Review of Travels With Myself and Another Album by Future Of The Left

Review of Future Of The Left's album Travels With Myself and Another.

Future Of The Left Travels With Myself and Another Album

Not many bands would make the centrepiece of their album a song about the practicalities of devil worshipping, but on the evidence offered by Travels With Myself And Another, Future of The Left are far from most other bands. Formed after the violent combustions of the more orthodox hardcore Cardiff outfits Mclusky and Jarcrew, the trio of Andy Falkous, drummer Jack Egglestone and splendidly named bass player Kelson Matthias debuted promisingly in 2007 with the amphetamine rage of Curses (Sample song title:adeadenemyalwayssmellsbetter). But in contrast Travels...is not simply modern punk with a full fish supper on both shoulders. Indeed, with a bit of perseverance non-acolytes will find that having once penetrated it's unwelcoming hide, the lyrical eloquence, pitch dark humour and gritty, incendiary guitars combine to make it one of 2009's hard rock albums of the year.

Anyway back to Old Nick. On You Need Satan More Than He Needs You Falkous and co. epitomise what the band are seemingly all about, confronting their audience at every level; verbal, intellectual and spiritual. The subject here is conflicted by his desire to get with Mephistopheles, but his babysitter's lift is late and he's got no way to transport his goat to the orgy. And all of this bumps jarringly along with the smack of synth beat which feels like a rubberised hose on the ribcage.
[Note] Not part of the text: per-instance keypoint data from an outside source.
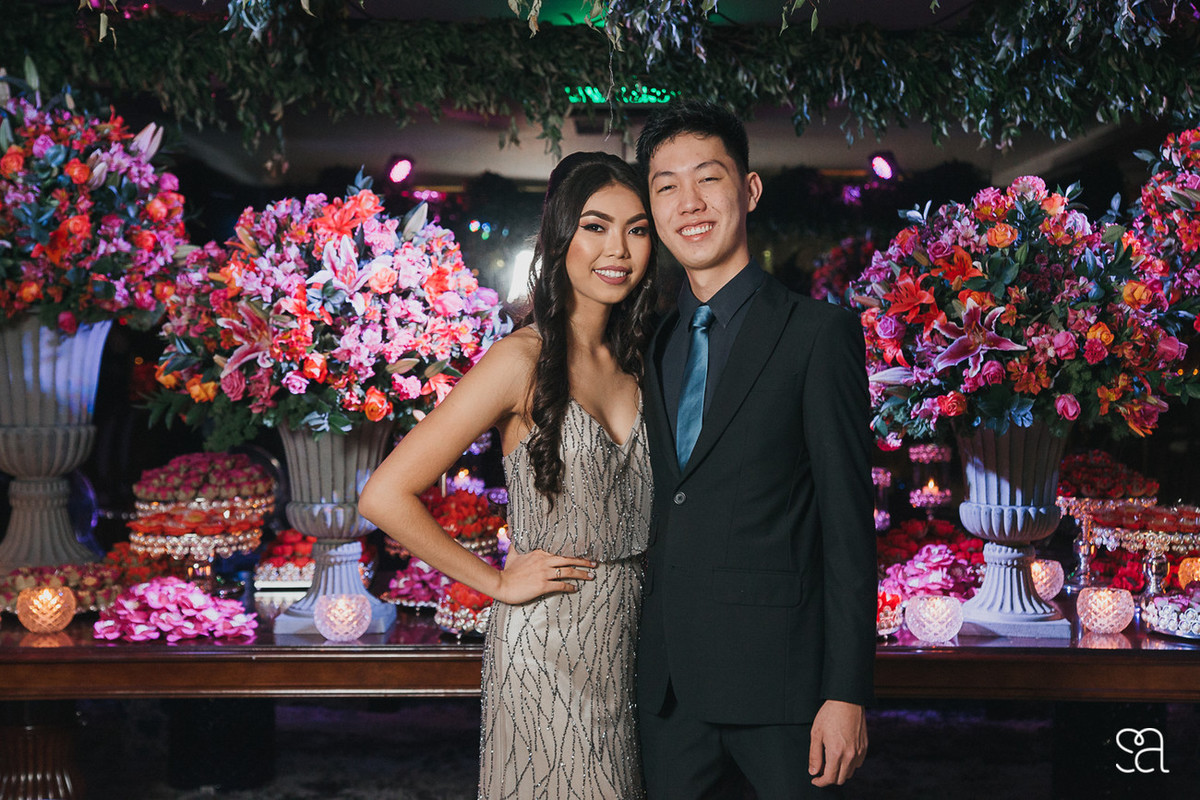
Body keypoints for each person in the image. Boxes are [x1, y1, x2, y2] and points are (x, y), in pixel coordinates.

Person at [358, 151, 658, 799]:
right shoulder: (519, 359)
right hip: (546, 646)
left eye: (637, 229)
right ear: (560, 237)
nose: (618, 249)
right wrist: (494, 581)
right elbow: (384, 495)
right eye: (596, 226)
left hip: (636, 641)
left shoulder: (640, 359)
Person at [633, 99, 876, 798]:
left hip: (785, 691)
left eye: (708, 178)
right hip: (668, 692)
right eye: (667, 186)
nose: (689, 203)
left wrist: (847, 692)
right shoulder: (653, 341)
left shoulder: (817, 334)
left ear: (749, 189)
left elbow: (847, 526)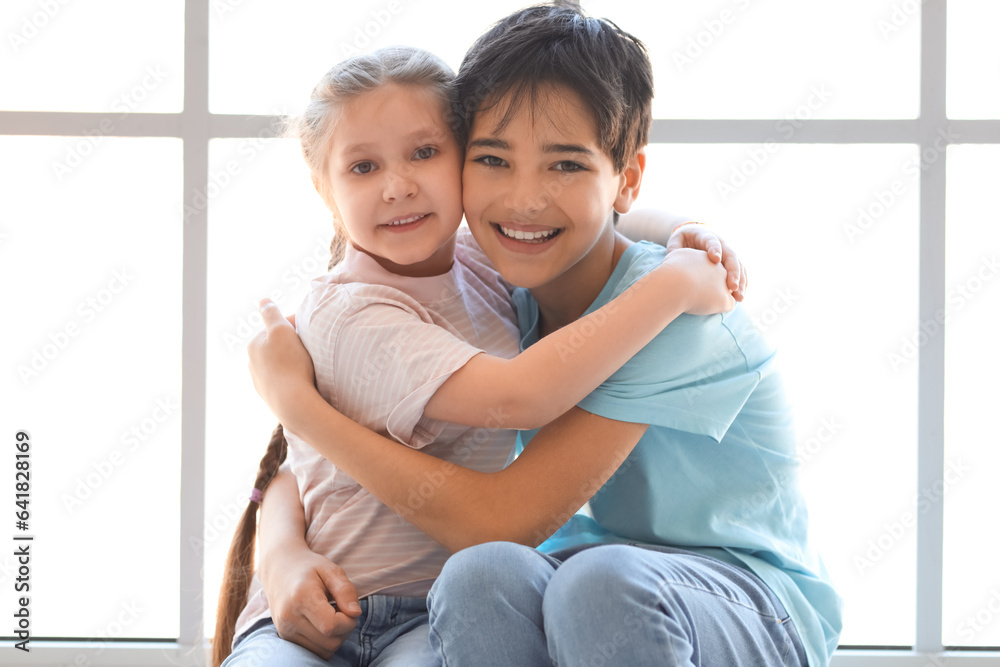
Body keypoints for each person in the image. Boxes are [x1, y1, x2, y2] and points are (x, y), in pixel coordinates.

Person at [247, 4, 843, 666]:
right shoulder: (502, 283)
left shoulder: (671, 312)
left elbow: (497, 517)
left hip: (749, 598)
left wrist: (297, 403)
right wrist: (281, 550)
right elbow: (311, 467)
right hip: (594, 580)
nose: (524, 200)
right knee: (481, 574)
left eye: (564, 166)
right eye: (493, 159)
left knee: (592, 579)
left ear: (626, 178)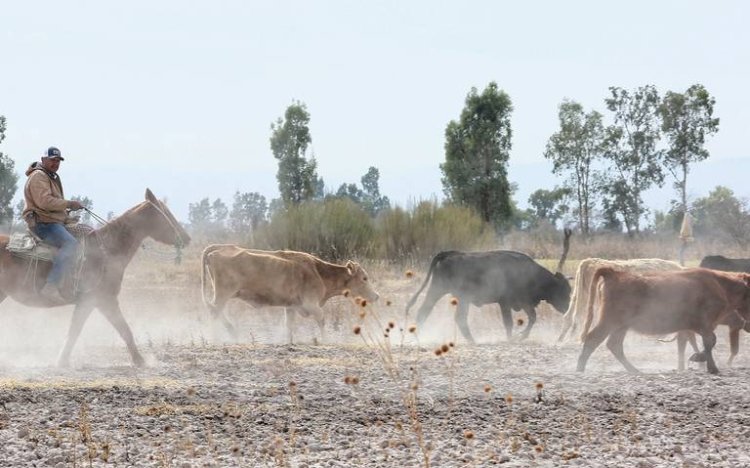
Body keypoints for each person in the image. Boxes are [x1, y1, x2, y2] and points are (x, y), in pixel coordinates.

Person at [22, 147, 85, 303]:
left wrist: (67, 214)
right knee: (70, 243)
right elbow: (45, 202)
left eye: (57, 161)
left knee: (86, 235)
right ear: (43, 160)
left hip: (51, 220)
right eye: (52, 160)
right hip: (43, 223)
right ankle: (51, 286)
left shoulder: (50, 176)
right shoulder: (39, 176)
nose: (55, 163)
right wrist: (69, 203)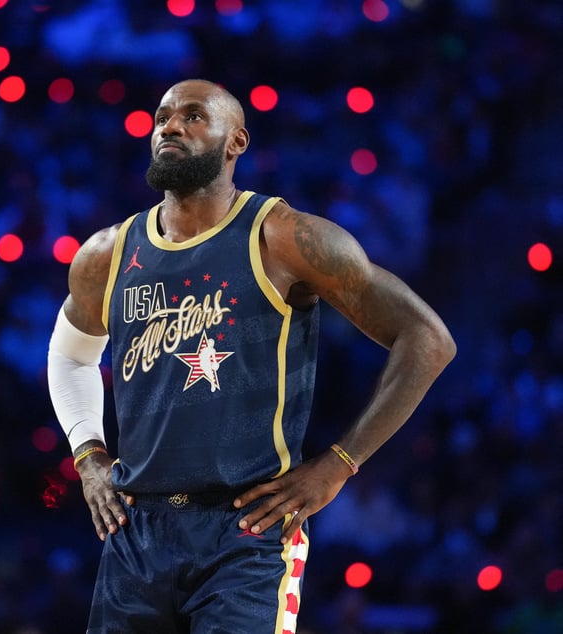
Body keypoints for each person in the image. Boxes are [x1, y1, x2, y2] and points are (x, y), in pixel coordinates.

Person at [46, 79, 456, 633]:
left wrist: (339, 464)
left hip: (246, 531)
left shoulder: (284, 238)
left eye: (193, 117)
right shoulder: (108, 253)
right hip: (136, 529)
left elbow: (427, 339)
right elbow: (69, 356)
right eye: (163, 116)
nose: (170, 126)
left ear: (236, 141)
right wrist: (89, 454)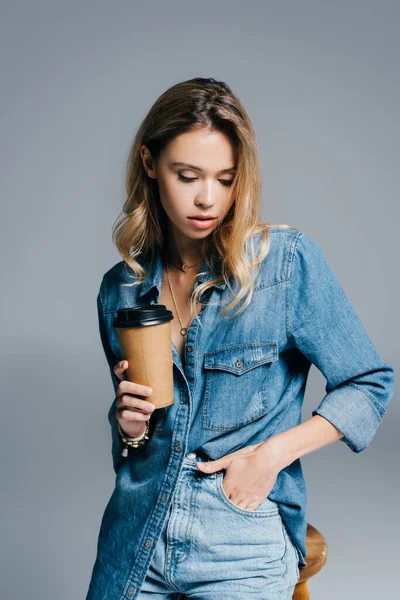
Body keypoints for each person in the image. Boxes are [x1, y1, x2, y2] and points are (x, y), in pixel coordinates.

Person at [86, 77, 395, 600]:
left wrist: (272, 455)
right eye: (187, 176)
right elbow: (133, 453)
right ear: (148, 163)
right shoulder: (121, 290)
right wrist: (128, 425)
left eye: (225, 179)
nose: (208, 198)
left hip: (239, 532)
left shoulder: (285, 265)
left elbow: (369, 385)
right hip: (137, 530)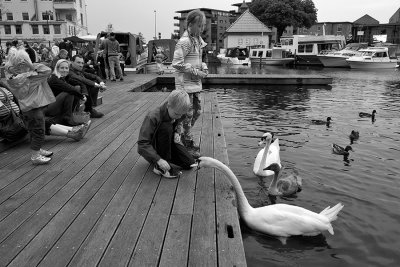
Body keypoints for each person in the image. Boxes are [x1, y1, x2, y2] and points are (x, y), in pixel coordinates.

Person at [3, 49, 88, 164]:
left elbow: (7, 68)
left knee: (34, 131)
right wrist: (30, 66)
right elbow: (47, 70)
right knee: (39, 131)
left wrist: (14, 67)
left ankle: (37, 150)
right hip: (35, 108)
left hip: (27, 109)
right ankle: (35, 156)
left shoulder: (12, 78)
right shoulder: (31, 77)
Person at [0, 85, 91, 144]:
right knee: (35, 119)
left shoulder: (2, 86)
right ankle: (73, 132)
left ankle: (73, 130)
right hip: (9, 125)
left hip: (18, 118)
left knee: (37, 118)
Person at [138, 90, 197, 178]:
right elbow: (142, 144)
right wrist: (158, 159)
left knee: (189, 163)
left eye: (182, 114)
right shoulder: (152, 116)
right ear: (168, 106)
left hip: (168, 143)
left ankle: (167, 159)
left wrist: (177, 131)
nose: (179, 117)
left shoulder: (177, 112)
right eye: (177, 114)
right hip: (155, 149)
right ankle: (160, 167)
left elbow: (179, 119)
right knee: (166, 127)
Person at [172, 9, 208, 151]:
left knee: (197, 112)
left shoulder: (198, 41)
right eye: (199, 25)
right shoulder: (184, 42)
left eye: (203, 26)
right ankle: (185, 140)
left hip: (195, 84)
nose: (202, 28)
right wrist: (195, 71)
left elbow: (200, 59)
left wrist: (203, 67)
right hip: (185, 85)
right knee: (188, 113)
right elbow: (176, 63)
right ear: (191, 24)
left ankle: (179, 135)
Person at [47, 59, 87, 125]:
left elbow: (80, 83)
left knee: (77, 87)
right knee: (69, 92)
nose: (64, 70)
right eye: (62, 68)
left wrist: (84, 93)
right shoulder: (54, 78)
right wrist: (82, 97)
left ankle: (73, 113)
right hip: (49, 108)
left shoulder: (64, 77)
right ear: (57, 68)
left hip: (57, 104)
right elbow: (70, 88)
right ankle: (67, 118)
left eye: (66, 68)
You don't want to think about the mind that comes up with this kind of shit.

Elsewhere Falkous chooses to be more oblique, but his cast of characters mostly resemble a clutch of knaves redrawn via Burroughs and a media savvy Charles Dickens. Whether the allusions are obvious or not, there's a perverse sense of epic throughout, present in the towering opener Arming Eritrea, running through the likes of Chin Music and the hyperactive Stand By Your Manatee like petrol on fire. The lasting impression is one of invigoration, questions, denials and surrendering to life's absurdities, whilst In the process and more than once ..Travels recalls, and eclipses, the decayed majesty of Ritchie Edwards final uncathartic howl, the Manic Street Preachers' Holy Bible.

The same fate as Mclusky seems likely for Future of The Left - engulfed in critical acclaim, recognition of their agenda from the pop obsessed mainstream world seems impossible. But when Falkous is happy to start Chin Music with "Slight...bowel movement..preceded..the bloodless coup" you know that he's completely comfortable with dissecting society and culture from the outside it's boundaries. One review of Travels With Myself and Another pithily advised you to play it loud. I simply implore you just to play it.